OBJECTIVES:
• A. From the Uber insurance thread, reproduce word for word the passage that begins at the words "That means if" and ends after the words "it lets say.".
• B. Write the next part of the forum thread about Uber insurance, continuing after its final sentence.

SOURCE EXCERPT:
# Help on Uber Insurance Topic for College Assignment



## Bronsieb (Oct 18, 2020)

Hi! 
I am studying Business in college and my first assignment is to analyse the success of two contrasting businesses. I choose Uber for my first company. I have researched their liabilities and insurance policies etc, of course, but I need extra detail that I am struggling to find elsewhere. 
I was wondering if their limited liability extends through all of their operating countries eg I know the driver employee/self-contractor dispute has been settled in some countries to allow drivers to be classified as employees such as in Switzerland. So because of this is their liability any different in countries where this has happened? or is their limited liability guarantee the same all across the board? (The standard you are covered anytime the app is opened to the passenger is dropped off?) 
And lastly, is there anything else related to limited liability that should be vital for me to include? eg does Uber insure anything else that isn't the car, driver, passenger or third parties?


----------



## WindyCityAnt (Feb 24, 2019)

Bronsieb said:


> Hi!
> I am studying Business in college and my first assignment is to analyse the success of two contrasting businesses. I choose Uber for my first company. I have researched their liabilities and insurance policies etc, of course, but I need extra detail that I am struggling to find elsewhere.
> I was wondering if their limited liability extends through all of their operating countries eg I know the driver employee/self-contractor dispute has been settled in some countries to allow drivers to be classified as employees such as in Switzerland. So because of this is their liability any different in countries where this has happened? or is their limited liability guarantee the same all across the board? (The standard you are covered anytime the app is opened to the passenger is dropped off?)
> And lastly, is there anything else related to limited liability that should be vital for me to include? eg does Uber insure anything else that isn't the car, driver, passenger or third parties?


I will tey and help you from a Chicago market. But get ready.

So at anytime a passenger is in your car, they are covered. Even through LL. But! What they fail to tell you is, if live in app, with nobody in your car and you crash. You are completly uncovered in almost any case.

The reason i say almost.

You have to make a separate policy(about 20+$ more a month)

That means if you DID NOT have that, and you crashed and went to Uber. You will be denied. (LL teams)

Then.

You go to your own insurance to ask about it lets say.

Well then your insurance (of suspect of Uber driving without the "gap") will ask you about it. If you lie and say no, they subpoena Ubers data trail on you. Of you are found. Your immediately dripped from your policies with the company.

DATASET ENTRIES:
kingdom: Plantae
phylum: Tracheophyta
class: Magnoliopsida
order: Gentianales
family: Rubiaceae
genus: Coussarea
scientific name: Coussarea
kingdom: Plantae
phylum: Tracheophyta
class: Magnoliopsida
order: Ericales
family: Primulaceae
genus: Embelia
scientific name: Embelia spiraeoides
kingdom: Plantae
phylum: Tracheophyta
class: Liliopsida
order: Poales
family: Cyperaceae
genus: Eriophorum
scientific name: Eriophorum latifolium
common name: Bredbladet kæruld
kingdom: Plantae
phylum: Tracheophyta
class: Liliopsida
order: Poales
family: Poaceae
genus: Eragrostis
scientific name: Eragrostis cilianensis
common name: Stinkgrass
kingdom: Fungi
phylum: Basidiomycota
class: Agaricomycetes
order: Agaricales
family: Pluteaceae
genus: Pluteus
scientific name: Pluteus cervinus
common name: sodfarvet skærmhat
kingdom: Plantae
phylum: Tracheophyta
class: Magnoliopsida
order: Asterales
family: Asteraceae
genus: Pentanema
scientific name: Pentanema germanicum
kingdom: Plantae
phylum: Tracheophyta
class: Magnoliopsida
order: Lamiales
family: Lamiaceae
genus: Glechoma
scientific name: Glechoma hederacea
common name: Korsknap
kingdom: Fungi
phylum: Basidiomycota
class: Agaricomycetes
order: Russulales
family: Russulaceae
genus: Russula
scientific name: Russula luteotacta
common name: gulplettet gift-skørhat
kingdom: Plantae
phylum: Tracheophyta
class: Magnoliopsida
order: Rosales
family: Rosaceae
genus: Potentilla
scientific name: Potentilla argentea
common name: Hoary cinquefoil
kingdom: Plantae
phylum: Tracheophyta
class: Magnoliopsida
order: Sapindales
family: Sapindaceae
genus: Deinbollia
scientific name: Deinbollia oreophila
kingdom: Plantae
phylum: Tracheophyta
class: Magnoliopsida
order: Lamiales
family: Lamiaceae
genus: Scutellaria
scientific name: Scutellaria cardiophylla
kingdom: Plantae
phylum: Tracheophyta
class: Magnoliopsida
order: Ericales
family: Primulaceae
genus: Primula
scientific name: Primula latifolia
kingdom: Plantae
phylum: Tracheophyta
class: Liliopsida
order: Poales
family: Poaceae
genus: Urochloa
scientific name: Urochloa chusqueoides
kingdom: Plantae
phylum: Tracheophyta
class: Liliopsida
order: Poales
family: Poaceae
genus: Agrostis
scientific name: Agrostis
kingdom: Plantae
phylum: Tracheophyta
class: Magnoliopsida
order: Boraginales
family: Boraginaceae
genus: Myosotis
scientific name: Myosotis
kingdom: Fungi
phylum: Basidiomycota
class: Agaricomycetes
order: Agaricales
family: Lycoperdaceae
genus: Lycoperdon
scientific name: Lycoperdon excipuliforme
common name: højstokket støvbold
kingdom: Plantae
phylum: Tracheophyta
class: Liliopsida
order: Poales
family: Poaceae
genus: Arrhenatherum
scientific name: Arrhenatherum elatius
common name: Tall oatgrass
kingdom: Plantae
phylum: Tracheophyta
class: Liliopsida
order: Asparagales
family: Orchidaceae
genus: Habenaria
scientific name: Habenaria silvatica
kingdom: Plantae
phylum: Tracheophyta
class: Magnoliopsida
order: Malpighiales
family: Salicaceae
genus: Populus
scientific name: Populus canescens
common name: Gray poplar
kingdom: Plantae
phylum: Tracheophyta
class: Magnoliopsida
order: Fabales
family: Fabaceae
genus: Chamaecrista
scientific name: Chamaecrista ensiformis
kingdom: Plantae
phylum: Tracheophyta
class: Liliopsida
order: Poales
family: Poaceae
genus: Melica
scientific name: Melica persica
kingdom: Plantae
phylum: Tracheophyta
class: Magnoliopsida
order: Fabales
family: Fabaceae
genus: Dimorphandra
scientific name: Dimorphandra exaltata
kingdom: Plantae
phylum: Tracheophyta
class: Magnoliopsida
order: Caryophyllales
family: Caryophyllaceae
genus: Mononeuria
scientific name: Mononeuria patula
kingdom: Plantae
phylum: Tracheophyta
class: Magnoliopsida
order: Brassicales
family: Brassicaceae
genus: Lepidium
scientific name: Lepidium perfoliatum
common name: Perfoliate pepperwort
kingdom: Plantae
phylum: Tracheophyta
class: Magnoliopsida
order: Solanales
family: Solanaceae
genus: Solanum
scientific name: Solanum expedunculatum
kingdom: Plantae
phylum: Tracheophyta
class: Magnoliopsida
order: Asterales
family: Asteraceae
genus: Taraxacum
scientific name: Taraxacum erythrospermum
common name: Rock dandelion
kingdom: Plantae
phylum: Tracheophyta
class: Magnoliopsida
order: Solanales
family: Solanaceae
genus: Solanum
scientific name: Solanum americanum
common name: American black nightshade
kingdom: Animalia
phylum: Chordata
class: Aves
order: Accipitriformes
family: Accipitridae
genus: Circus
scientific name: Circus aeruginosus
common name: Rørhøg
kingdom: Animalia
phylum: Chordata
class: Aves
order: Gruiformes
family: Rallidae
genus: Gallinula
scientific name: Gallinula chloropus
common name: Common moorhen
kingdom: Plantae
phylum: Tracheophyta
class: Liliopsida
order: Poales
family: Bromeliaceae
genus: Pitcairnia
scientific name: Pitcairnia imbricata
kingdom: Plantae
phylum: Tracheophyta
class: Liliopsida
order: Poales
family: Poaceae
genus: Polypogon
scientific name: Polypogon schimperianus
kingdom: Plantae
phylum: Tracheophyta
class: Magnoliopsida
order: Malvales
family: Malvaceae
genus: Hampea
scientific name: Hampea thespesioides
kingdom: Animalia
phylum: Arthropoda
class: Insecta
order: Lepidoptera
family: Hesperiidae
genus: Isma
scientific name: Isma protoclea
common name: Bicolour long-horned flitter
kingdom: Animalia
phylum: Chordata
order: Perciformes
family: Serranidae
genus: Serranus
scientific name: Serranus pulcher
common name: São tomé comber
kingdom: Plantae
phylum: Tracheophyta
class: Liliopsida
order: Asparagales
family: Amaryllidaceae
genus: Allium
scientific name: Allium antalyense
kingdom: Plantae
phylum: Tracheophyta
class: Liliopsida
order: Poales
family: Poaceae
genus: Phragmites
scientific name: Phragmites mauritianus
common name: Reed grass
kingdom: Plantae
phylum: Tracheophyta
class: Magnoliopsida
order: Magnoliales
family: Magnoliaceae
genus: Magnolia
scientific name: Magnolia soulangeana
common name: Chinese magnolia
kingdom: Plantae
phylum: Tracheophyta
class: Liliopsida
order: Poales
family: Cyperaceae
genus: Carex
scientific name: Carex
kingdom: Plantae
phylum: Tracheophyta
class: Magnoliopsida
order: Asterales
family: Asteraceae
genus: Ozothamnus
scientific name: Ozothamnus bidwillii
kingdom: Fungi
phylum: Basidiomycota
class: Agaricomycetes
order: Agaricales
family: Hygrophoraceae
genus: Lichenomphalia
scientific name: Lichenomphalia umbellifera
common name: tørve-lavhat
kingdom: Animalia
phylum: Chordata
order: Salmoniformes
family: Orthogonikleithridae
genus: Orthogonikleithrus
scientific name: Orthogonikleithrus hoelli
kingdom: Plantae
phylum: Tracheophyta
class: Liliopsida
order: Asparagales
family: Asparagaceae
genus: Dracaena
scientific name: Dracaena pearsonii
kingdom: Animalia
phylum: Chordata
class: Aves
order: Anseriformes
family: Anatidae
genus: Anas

PER-TASK OUTPUTS:
• A.
That means if you DID NOT have that, and you crashed and went to Uber. You will be denied. (LL teams)

Then.

You go to your own insurance to ask about it lets say.

• B.
Then good luck getting another company to insure you. Every insurance company shares clients info with each other, even know they are competing with each other for clients.

Basically it is this:

If you finance your car, you better hold that extra policy to save your arse when driving, on top of the "full coverage" because your financed. Thats a national law here. So it gets costly.

I don't know anything about the rental programs. I have owned my car for 4 years almost.

Good question. Good topic.

It boils down to Uber being as cheap and zero liability as possible to operate with in the US. Everything is on the driver. Uber has a scripted excuse for every question you may ask them.

This is a model of all "high tech" rideshare companies here.


----------



## Launchpad McQuack (Jan 8, 2019)

You're probably not going to get the information that you are looking for here. The number of drivers that pay any attention to the insurance subforum is very small, most drivers don't understand the insurance coverage themselves, and you probably won't get information from enough different countries to be of value to you. Most of the drivers on this forum are in the United States, Canada, and Australia. There are some from other countries, but it is a pretty small number. Even the number from Australia is fairly small.


----------



## Bronsieb (Oct 18, 2020)

Launchpad McQuack said:


> are looking for here. The number of drivers that pay any attention to the insurance subforum is very small, most drivers don't understand the in





WindyCityAnt said:


> I will tey and help you from a Chicago market. But get ready.
> 
> So at anytime a passenger is in your car, they are covered. Even through LL. But! What they fail to tell you is, if live in app, with nobody in your car and you crash. You are completly uncovered in almost any case.
> 
> ...


thank you! This helped a tonne and clarified things that were hazy to me!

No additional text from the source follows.